## TASK REQUIREMENTS
Make an exact copy of all the records that follow, apart from the pictures.
◆ ◆ ◆
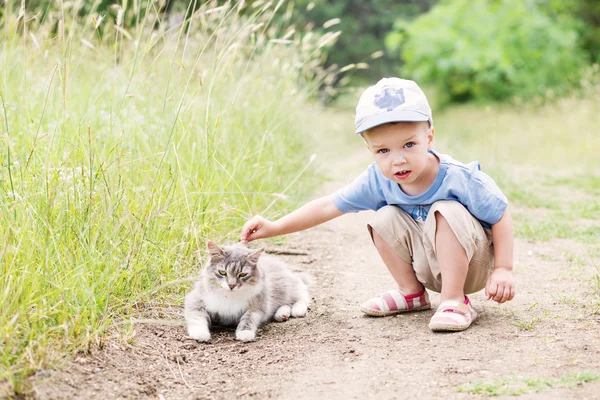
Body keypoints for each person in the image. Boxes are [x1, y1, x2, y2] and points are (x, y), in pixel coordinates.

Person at [241, 77, 515, 332]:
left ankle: (455, 300)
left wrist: (503, 269)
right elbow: (328, 206)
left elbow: (500, 214)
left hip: (472, 266)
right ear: (370, 150)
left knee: (445, 210)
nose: (398, 160)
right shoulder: (377, 180)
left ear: (429, 137)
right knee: (384, 216)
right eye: (384, 150)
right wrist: (274, 227)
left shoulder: (459, 177)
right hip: (429, 267)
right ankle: (411, 293)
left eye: (409, 144)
◆ ◆ ◆
## THE ANSWER
Body keypoints for each person in the image. Boxes are [x1, y1, x2, y2] and points are (x, y), in pixel coordinates.

Person at [241, 77, 515, 332]:
left ankle: (455, 300)
left wrist: (503, 269)
right elbow: (328, 206)
left elbow: (500, 214)
left hip: (472, 266)
right ear: (370, 150)
left knee: (445, 210)
nose: (398, 160)
right shoulder: (377, 180)
left ear: (429, 137)
right knee: (384, 216)
right eye: (384, 150)
right wrist: (274, 227)
left shoulder: (459, 177)
right hip: (429, 267)
right ankle: (411, 293)
left eye: (409, 144)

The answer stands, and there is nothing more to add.